Cette mini-révolution dont parle cette militante féministe vient d'avoir lieu. Le 26 septembre dernier, le code pénal, qui datait de 1926 et prenait pour modèle le code mussolinien, a été modifié. Les crimes sexuels viennent de perdre leur qualification de «crimes contre la société» au profit d'une définition plus restrictive de «crimes contre l'individu». Autre changement de taille, les crimes dits «d'honneur» seront désormais punis de peines plus sévères. Le viol au sein du mariage tombe également sous le coup de la loi, ce qui représente une autre avancée majeure pour Pinar Ilkkaracan. «La loi n'est certes pas suffisante pour changer les mentalités, mais elle joue un rôle essentiel. C'est un message fort que fait passer l'Etat à ses citoyens.»

Au total, 31 articles du code pénal concernant les discriminations sexuelles viennent d'être modifiés. Et le rôle de l'Union européenne dans cette bataille est loin d'être aussi clair vu de Turquie. «Rien ne serait arrivé sans l'énorme campagne menée par les organisations féministes depuis deux ans, assure la militante. Nous avons étudié les différents codes européens, identifié dans le code pénal turc les articles que nous jugions discriminatoires à l'encontre des femmes. Puis nous avons écrit des propositions pour chacun d'entre eux et nous les avons envoyées à l'ensemble des députés turcs. C'est un énorme travail de fond que nous avons réalisé. L'Union européenne dans tout cela a joué un rôle marginal. Günter Verheugen, le commissaire à l'Elargissement, n'a d'ailleurs jamais évoqué le sujet des discriminations sexuelles avec le premier ministre turc. Sans l'UE, nous aurions réussi à modifier le code pénal… de manière plus limitée peut-être.»

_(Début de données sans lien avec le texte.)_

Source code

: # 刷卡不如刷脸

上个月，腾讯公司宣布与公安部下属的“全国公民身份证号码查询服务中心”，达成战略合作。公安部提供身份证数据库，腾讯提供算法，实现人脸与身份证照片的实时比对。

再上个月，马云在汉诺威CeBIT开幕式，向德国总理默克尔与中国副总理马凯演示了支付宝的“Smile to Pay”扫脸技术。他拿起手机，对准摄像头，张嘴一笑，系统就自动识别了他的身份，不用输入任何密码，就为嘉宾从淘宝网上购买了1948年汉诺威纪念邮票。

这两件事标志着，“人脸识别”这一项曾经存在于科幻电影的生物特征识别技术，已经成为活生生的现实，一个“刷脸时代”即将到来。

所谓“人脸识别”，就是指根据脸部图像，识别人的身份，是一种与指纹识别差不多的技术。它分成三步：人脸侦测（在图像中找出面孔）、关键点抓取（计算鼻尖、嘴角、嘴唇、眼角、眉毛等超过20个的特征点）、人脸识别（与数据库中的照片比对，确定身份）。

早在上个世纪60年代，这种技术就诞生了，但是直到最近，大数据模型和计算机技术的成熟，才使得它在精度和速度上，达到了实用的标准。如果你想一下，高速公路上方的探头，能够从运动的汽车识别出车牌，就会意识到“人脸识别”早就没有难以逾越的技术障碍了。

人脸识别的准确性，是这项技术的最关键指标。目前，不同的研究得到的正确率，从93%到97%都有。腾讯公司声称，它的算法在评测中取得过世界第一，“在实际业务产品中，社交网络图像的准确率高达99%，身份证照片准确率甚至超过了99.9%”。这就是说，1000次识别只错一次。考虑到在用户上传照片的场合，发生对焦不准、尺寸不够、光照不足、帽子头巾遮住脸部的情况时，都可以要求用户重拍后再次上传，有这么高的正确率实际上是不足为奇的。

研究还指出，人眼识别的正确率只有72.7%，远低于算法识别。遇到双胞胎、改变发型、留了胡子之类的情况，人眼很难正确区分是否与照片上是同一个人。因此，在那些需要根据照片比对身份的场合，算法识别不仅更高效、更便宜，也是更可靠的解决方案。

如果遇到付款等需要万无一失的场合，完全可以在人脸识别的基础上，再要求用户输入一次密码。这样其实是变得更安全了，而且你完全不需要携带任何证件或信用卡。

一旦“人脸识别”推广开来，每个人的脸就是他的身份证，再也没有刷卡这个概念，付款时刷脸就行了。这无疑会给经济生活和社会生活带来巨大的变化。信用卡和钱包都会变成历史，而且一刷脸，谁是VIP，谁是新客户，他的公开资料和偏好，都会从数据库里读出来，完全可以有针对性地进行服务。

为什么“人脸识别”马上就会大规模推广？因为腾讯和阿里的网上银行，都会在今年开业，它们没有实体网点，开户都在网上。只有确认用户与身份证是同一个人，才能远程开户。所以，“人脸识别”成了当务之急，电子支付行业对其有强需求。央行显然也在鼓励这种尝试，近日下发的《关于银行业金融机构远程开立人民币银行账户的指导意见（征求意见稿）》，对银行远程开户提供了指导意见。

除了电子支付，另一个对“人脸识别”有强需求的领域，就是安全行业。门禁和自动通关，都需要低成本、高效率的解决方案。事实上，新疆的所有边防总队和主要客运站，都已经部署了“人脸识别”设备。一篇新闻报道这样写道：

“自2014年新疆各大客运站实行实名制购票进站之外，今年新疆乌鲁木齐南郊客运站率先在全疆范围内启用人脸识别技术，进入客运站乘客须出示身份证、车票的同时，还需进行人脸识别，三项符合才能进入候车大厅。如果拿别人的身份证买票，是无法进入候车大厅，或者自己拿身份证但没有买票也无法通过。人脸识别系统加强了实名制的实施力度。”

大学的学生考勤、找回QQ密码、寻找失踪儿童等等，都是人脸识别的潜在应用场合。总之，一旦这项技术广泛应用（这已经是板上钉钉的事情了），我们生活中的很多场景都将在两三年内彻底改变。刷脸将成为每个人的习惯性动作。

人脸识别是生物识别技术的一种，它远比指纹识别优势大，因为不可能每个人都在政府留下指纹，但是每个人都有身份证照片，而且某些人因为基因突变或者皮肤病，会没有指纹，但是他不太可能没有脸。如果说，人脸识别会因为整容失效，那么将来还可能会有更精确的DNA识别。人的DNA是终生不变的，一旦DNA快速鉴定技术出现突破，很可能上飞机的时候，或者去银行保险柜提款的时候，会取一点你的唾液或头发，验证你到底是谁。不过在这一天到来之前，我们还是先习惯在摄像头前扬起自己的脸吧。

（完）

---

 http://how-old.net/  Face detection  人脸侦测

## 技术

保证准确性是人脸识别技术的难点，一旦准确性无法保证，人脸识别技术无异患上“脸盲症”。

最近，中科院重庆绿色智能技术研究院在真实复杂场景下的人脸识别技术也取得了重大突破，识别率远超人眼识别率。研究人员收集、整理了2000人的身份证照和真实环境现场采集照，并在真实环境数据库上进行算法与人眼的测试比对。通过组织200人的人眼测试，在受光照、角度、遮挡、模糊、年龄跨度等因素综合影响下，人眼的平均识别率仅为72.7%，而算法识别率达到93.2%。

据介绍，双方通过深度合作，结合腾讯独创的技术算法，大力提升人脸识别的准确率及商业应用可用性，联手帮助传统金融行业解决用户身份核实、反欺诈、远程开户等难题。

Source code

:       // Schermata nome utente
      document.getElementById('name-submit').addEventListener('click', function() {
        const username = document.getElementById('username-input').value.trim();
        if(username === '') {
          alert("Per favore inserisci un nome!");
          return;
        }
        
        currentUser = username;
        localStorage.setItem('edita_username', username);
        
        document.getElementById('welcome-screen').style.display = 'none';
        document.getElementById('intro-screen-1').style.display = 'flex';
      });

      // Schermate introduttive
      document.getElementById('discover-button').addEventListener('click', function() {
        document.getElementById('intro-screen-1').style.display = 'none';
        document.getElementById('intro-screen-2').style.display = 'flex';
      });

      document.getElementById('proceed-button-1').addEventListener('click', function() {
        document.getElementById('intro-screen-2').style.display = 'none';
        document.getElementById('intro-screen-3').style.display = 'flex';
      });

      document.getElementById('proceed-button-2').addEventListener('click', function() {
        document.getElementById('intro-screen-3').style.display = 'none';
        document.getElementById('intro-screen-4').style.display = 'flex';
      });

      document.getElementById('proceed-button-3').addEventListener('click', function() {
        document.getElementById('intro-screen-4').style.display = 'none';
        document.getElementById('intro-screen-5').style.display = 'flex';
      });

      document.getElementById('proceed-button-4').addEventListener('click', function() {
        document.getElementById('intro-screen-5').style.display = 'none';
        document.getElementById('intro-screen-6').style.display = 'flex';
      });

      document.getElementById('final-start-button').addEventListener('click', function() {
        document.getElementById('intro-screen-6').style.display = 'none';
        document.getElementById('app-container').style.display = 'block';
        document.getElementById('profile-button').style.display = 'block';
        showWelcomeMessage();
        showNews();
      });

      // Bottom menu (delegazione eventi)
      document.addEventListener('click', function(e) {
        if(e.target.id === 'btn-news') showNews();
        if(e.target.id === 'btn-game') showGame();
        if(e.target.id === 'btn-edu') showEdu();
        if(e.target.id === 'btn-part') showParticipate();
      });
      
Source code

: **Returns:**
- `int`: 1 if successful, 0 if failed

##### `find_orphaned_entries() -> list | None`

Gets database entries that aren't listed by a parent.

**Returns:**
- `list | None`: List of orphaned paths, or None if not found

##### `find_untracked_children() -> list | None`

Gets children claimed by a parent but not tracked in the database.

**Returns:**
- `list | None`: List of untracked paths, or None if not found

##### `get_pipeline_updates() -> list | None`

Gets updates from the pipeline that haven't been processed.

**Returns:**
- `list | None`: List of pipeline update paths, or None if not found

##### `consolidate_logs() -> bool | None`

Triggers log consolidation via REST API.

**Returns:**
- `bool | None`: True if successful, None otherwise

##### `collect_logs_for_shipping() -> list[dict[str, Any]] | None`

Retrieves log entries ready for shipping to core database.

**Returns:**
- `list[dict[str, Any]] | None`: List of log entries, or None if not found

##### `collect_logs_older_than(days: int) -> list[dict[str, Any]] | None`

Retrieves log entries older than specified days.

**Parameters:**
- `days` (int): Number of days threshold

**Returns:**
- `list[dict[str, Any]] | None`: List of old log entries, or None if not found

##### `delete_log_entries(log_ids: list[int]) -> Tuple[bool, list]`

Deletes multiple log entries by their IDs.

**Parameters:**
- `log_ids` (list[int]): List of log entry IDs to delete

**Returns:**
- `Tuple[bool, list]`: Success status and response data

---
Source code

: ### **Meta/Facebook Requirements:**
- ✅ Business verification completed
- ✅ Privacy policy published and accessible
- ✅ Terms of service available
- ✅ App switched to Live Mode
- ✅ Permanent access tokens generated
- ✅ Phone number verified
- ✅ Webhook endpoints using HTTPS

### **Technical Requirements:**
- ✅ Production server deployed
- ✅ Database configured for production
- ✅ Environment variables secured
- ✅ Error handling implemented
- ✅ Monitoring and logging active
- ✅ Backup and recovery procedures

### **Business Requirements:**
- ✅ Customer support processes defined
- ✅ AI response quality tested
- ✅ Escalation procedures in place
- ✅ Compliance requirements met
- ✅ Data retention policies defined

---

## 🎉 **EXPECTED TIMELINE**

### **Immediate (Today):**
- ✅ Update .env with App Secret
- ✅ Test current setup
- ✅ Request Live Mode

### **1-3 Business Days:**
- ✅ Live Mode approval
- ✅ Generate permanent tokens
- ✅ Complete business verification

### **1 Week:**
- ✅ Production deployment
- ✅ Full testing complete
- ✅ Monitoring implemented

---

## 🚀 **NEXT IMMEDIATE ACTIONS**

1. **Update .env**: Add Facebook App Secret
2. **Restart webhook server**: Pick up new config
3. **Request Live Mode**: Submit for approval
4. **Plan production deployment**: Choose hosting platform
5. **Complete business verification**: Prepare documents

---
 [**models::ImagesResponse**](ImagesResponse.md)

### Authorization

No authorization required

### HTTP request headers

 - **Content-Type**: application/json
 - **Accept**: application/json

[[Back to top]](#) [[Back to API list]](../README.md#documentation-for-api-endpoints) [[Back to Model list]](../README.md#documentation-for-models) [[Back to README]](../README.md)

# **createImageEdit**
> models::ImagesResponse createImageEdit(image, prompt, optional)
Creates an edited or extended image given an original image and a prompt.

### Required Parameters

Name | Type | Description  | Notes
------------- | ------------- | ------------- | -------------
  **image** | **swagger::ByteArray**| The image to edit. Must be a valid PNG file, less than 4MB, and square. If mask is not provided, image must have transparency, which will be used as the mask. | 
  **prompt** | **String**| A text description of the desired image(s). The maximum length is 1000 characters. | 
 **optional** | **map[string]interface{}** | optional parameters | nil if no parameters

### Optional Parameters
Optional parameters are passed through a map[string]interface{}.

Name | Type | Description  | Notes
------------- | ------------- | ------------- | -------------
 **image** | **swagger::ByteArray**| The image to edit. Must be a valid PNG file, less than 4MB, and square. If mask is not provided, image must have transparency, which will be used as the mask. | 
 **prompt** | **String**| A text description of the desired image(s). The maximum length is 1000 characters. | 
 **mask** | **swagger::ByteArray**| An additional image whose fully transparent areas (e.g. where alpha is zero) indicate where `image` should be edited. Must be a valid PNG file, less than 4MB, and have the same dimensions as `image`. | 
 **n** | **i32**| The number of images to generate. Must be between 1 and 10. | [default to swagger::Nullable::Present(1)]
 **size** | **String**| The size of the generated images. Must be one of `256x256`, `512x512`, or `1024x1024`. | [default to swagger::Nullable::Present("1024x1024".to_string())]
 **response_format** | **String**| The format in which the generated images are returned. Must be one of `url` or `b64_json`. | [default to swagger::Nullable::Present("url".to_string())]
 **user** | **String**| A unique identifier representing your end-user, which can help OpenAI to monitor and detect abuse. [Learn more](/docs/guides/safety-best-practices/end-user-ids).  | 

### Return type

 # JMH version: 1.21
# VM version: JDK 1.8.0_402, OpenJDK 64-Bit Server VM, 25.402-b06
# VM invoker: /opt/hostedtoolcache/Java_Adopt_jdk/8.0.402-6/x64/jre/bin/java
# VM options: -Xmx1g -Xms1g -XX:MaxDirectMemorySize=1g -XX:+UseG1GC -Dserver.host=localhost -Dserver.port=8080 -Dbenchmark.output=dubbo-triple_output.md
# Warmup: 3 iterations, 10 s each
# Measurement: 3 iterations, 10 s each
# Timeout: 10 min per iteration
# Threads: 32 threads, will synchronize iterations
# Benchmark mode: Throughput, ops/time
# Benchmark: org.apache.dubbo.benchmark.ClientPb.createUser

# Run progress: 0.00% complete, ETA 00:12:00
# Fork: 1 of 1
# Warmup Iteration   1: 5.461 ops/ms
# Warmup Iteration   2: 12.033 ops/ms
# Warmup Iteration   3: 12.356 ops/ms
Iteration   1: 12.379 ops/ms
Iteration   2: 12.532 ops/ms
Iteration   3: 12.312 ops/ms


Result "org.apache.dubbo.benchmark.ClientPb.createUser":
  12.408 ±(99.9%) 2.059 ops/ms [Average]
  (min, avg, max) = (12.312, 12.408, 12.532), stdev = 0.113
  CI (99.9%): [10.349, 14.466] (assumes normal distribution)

La réussite des organisations féministes n'est toutefois pas totale. Le gouvernement est resté intransigeant sur six points, dont un article criminalisant les rapports sexuels entre mineurs âgés de 15 à 18 ans. «C'est notre nouveau cheval de bataille, explique Pinar Ilkkaracan. Mais une chose est sûre, la société turque est en train de changer de manière rapide.»

Enthousiasme tempéré

Hulya Gülbahar, avocate spécialisée dans les affaires familiales, tempère cet enthousiasme: «Le nouveau code pénal entrera en vigueur le 1er avril 2005 et nous attendons de voir son application. Depuis quelque temps, les juges interprètent de manière plus ouverte la loi. Nous avons vu récemment des tribunaux porter de lourdes condamnations dans des affaires de crimes d'honneur et de viols. Il faut suivre cette pente mais ne pas crier victoire.»

Et le débat criminalisant l'adultère dans tout cela? Une chose est sûre, il a surpris tout le monde en Turquie. «C'est une manœuvre politique du premier ministre pour satisfaire sa base, analyse Pinar Ilkkaracan. Le parti AKP s'est compromis en modifiant le code pénal et a donc voulu faire un geste à ses électeurs. En attendant, ce débat a brouillé les cartes. Il a mis au second plan l'importance des changements apportés au code pénal et a malheureusement contribué à donner une très mauvaise image des femmes turques.»